Returns: RemoteDataset: Reference to the newly created remote dataset Note: upload_directly_to_common_storage is typically only used by administrators with direct file system or S3 access to the WEBKNOSSOS datastore. Most users should let upload_directly_to_common_storage to default to False Examples:

remote_ds = ds.upload(
    "my_dataset",
    ["team_a", "team_b"],
    "folder_123"
)
print(remote_ds.url)
Link existing layers:
link = LayerToLink.from_remote_layer(existing_layer)
remote_ds = ds.upload(layers_to_link=[link])

write_layer

write_layer(
    layer_name: str,
    category: LayerCategoryType,
    data: ndarray,
    *,
    data_format: str | DataFormat = DEFAULT_DATA_FORMAT,
    downsample: bool = True,
    chunk_shape: Vec3IntLike | int | None = None,
    shard_shape: Vec3IntLike | int | None = None,
    chunks_per_shard: Vec3IntLike | int | None = None,
    axes: Iterable[str] | None = None,
    absolute_offset: Vec3IntLike | VecIntLike | None = None,
    mag: MagLike = Mag(1)
) -> Layer

Write a numpy array to a new layer and downsample.

Parameters:

  • layer_name (str) –

    Name of the new layer.

  • category (LayerCategoryType) –

    Category of the new layer.

  • data (ndarray) –

    The data to write.

  • data_format (str | DataFormat, default: DEFAULT_DATA_FORMAT ) –

    Format to store the data. Defaults to zarr3.

  • downsample (bool, default: True ) –

    Whether to downsample the data. Defaults to True.

  • chunk_shape (Vec3IntLike | int | None, default: None ) –

    Shape of chunks for storage. Recommended (32,32,32) or (64,64,64). Defaults to (32,32,32).

  • shard_shape (Vec3IntLike | int | None, default: None ) –

    Shape of shards for storage. Must be a multiple of chunk_shape. If specified, chunks_per_shard must not be specified. Defaults to (1024, 1024, 1024).

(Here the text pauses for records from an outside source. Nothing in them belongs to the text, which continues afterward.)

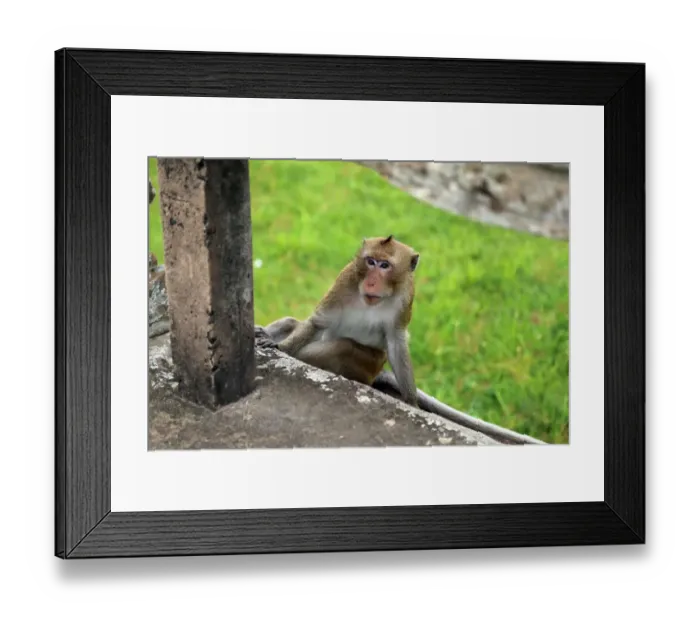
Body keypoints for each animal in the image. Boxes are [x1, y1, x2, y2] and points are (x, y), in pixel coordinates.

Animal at [257, 235, 420, 406]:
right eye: (370, 261)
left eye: (384, 265)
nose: (371, 283)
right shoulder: (346, 279)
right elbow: (318, 321)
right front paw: (280, 346)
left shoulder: (406, 295)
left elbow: (396, 342)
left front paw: (411, 401)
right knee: (293, 323)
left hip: (372, 365)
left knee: (343, 346)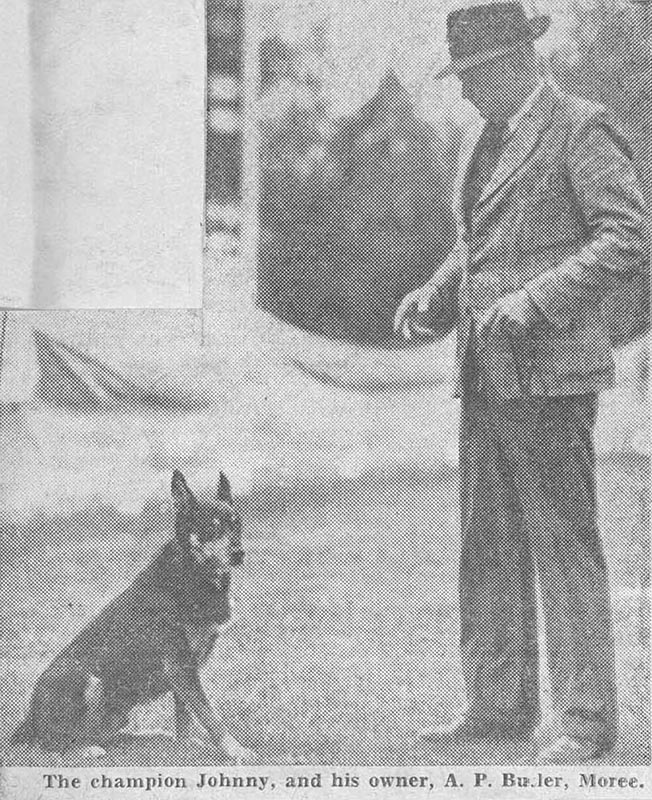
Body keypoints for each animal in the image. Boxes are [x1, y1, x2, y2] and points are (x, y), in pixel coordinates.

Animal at [10, 472, 255, 764]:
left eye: (237, 524)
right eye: (212, 527)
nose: (239, 553)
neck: (191, 573)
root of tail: (29, 719)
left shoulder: (187, 666)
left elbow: (186, 714)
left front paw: (186, 746)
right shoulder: (180, 665)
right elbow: (209, 715)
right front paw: (236, 751)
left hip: (119, 709)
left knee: (106, 736)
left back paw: (152, 736)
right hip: (87, 679)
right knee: (52, 745)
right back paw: (84, 750)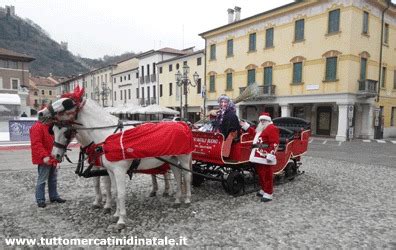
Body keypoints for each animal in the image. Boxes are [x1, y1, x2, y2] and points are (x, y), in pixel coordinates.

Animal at [41, 96, 193, 229]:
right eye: (53, 131)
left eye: (65, 104)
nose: (40, 113)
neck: (108, 136)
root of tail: (182, 124)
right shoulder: (109, 170)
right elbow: (112, 190)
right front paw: (115, 214)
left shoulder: (119, 171)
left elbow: (120, 193)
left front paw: (121, 219)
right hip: (172, 159)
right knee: (177, 175)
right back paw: (177, 199)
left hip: (184, 158)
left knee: (186, 176)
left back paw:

  • chunks_per_shard (Vec3IntLike | int | None, default: None ) –

    Deprecated, use shard_shape. Number of chunks per shards. If specified, shard_shape must not be specified.

  • axes (Iterable[str] | None, default: None ) –

    The axes of the data for non-3D data.

  • absolute_offset (Vec3IntLike | VecIntLike | None, default: None ) –

    The offset of the data. Specified in Mag 1.

  • mag (MagLike, default: Mag(1) ) –

    Magnification to write the data at.